California cities that already have minimum wages higher than the state minimum wage include San Francisco (currently $12.25 per hour and scheduled to rise to $13 on July 1, 2016; $14 on July 1, 2017; and $15 on July 1, 2018; followed thereafter by annual adjustments for inflation each July 1); San Jose (currently $10.30 per hour and adjusted each January 1 for inflation); and Oakland (currently $12.25 per hour and adjusted each January 1 for inflation).

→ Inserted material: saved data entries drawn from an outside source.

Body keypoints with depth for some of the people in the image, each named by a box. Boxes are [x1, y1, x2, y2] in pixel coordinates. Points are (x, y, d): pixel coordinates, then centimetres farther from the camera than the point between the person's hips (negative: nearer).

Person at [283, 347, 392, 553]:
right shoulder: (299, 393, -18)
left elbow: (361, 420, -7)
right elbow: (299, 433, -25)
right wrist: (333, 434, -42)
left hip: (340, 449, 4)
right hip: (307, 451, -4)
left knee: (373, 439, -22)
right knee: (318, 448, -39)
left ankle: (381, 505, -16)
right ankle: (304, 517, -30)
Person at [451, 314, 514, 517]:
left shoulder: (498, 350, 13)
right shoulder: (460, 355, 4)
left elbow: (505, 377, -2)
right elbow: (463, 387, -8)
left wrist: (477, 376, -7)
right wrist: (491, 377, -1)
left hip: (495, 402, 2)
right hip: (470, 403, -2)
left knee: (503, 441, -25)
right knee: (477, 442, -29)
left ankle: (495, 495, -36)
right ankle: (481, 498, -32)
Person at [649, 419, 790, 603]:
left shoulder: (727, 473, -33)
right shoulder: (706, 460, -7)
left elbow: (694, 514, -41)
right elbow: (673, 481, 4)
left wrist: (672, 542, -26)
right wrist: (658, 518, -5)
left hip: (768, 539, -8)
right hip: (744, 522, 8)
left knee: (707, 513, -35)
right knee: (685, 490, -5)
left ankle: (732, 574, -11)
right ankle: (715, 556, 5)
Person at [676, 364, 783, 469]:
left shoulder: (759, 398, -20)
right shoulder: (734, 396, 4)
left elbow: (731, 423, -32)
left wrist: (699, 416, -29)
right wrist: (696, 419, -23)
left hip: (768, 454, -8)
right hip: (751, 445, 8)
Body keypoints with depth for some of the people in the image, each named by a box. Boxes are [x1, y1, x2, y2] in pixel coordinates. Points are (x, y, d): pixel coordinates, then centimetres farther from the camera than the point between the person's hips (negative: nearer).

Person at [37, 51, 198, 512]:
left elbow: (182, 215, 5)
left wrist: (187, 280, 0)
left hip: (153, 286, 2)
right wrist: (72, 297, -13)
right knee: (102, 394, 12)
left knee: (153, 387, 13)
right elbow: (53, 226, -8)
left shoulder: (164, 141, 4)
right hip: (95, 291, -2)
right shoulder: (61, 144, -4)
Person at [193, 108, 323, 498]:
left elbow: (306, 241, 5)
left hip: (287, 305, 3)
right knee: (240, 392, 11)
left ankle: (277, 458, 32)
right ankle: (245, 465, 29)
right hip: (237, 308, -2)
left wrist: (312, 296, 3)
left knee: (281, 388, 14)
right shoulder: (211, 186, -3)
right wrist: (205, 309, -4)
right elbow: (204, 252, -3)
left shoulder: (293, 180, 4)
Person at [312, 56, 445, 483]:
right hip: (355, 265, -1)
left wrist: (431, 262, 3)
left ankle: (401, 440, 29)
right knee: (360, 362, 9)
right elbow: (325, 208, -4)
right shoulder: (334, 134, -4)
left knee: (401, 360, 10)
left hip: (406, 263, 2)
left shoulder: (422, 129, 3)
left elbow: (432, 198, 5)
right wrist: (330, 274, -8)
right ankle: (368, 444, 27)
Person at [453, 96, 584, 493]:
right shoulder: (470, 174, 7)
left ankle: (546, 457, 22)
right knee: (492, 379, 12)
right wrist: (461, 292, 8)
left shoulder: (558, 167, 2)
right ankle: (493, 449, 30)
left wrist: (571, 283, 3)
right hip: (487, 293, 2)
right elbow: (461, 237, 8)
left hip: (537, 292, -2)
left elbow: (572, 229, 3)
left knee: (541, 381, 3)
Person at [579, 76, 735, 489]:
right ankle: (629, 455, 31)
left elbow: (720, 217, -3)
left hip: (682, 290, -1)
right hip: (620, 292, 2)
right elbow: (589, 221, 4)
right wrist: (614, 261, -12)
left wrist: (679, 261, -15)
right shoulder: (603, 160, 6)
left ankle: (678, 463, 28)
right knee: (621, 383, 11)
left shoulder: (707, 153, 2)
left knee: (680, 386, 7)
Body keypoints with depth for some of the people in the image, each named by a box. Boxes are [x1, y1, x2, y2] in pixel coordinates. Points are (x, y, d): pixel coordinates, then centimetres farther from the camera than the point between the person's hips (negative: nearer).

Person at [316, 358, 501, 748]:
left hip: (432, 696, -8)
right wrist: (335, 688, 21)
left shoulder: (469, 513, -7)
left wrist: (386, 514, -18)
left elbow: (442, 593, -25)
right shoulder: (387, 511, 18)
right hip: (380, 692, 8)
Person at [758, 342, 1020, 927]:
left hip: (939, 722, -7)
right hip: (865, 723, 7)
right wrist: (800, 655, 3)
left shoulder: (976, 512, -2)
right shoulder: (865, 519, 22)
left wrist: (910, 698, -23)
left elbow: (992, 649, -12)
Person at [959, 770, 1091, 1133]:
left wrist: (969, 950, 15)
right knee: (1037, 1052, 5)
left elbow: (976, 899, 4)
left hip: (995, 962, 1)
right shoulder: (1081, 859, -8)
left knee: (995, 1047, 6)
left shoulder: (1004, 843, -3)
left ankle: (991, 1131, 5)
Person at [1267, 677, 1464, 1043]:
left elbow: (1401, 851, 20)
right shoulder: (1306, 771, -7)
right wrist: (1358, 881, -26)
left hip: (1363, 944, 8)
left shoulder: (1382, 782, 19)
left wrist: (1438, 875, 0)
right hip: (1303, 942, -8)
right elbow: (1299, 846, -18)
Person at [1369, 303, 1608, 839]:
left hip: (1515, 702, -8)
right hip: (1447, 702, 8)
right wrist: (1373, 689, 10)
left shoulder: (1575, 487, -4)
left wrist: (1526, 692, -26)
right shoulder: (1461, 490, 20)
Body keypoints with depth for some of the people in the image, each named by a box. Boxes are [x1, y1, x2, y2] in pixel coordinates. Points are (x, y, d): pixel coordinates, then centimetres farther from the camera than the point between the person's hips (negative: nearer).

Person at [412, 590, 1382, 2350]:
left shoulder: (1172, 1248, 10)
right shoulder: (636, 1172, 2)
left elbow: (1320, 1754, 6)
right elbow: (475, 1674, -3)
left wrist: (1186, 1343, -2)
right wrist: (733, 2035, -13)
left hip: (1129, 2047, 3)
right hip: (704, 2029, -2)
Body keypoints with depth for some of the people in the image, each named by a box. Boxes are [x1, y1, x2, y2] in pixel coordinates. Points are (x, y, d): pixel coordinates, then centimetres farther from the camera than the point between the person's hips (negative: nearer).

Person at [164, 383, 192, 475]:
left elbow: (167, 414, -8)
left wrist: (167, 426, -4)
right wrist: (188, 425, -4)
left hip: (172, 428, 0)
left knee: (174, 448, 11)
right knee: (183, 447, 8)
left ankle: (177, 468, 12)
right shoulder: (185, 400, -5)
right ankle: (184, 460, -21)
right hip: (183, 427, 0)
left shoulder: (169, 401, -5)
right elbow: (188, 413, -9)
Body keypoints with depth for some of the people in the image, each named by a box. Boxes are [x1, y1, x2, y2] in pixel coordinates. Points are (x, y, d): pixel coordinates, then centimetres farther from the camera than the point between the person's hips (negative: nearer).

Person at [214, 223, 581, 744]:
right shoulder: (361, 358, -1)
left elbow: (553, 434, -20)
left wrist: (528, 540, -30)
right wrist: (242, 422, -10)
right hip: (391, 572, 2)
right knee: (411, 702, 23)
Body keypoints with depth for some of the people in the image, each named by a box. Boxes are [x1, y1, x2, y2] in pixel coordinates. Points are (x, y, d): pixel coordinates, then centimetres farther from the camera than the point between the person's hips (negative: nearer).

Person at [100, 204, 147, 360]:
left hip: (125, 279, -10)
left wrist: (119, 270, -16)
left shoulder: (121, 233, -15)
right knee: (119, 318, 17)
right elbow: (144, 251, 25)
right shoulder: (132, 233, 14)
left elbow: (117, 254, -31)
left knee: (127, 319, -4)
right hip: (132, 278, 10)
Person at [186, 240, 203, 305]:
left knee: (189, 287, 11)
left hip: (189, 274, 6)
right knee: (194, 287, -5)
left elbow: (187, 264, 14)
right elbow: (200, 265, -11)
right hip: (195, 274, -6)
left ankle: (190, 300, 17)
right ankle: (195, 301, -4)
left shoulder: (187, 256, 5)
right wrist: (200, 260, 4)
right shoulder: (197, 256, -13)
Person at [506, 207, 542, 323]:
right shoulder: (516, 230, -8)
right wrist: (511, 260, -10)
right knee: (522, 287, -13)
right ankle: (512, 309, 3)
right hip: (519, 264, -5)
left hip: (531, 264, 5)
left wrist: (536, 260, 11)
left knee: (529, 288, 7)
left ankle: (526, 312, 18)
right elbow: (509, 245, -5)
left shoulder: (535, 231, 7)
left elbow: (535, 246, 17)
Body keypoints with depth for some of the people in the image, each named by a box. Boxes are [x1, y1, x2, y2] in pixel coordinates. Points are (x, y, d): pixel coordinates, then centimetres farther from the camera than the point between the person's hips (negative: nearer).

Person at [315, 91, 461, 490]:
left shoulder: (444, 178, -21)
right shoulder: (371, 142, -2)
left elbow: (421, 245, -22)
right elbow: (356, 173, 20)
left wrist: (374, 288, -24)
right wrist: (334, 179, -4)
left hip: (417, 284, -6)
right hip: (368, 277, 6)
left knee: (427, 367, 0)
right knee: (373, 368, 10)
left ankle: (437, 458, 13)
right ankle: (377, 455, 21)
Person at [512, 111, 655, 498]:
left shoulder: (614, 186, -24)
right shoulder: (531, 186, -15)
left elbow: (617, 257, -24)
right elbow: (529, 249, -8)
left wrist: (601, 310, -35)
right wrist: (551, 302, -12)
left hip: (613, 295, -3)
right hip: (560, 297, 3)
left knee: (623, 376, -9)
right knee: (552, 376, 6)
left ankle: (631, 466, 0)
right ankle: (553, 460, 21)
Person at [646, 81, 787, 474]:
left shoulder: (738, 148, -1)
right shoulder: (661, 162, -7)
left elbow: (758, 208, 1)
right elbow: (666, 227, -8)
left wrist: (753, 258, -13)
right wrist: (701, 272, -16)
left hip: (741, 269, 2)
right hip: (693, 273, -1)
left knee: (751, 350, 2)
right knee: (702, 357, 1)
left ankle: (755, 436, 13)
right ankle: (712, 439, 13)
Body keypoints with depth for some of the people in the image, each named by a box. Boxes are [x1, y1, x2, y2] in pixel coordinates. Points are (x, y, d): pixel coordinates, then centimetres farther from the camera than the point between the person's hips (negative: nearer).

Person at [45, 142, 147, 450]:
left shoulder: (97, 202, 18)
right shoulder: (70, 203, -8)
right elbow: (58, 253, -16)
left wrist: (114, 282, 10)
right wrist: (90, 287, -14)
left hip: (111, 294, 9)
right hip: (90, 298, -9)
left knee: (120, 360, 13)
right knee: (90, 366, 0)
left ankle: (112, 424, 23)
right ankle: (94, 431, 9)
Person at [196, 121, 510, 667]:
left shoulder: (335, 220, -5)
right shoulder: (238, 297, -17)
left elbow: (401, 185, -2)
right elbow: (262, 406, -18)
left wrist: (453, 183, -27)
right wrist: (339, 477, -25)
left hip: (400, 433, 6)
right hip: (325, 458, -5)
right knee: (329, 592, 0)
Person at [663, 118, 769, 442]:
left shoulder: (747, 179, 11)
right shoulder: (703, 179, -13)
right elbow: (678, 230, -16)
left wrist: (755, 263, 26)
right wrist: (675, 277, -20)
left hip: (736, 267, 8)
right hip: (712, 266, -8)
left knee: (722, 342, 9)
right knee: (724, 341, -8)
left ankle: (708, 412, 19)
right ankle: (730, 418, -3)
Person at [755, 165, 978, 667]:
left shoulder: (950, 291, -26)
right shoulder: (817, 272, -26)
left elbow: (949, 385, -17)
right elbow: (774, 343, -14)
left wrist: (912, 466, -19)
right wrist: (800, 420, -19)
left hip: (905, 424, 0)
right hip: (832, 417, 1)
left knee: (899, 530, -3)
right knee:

Meanwhile, San Diego’s minimum wage is on hold. In October 2014 the San Diego City Council voted to establish a city minimum wage that would rise to $11.50 per hour by January of 2017, and would also require employers to provide their employees with up to 40 hours of paid sick leave each year. But opponents of the ordinance gathered enough petition signatures to put the measure to a public vote. It will go into effect only if it survives a June 2016 referendum.
It is becoming increasingly clear that employers can no longer assume that compliance with federal and state laws is enough. The trend of cities establishing their own minimum wages appears to be picking up steam. Employers should take steps to stay abreast of, and comply with, all local minimum wages and other local mandates.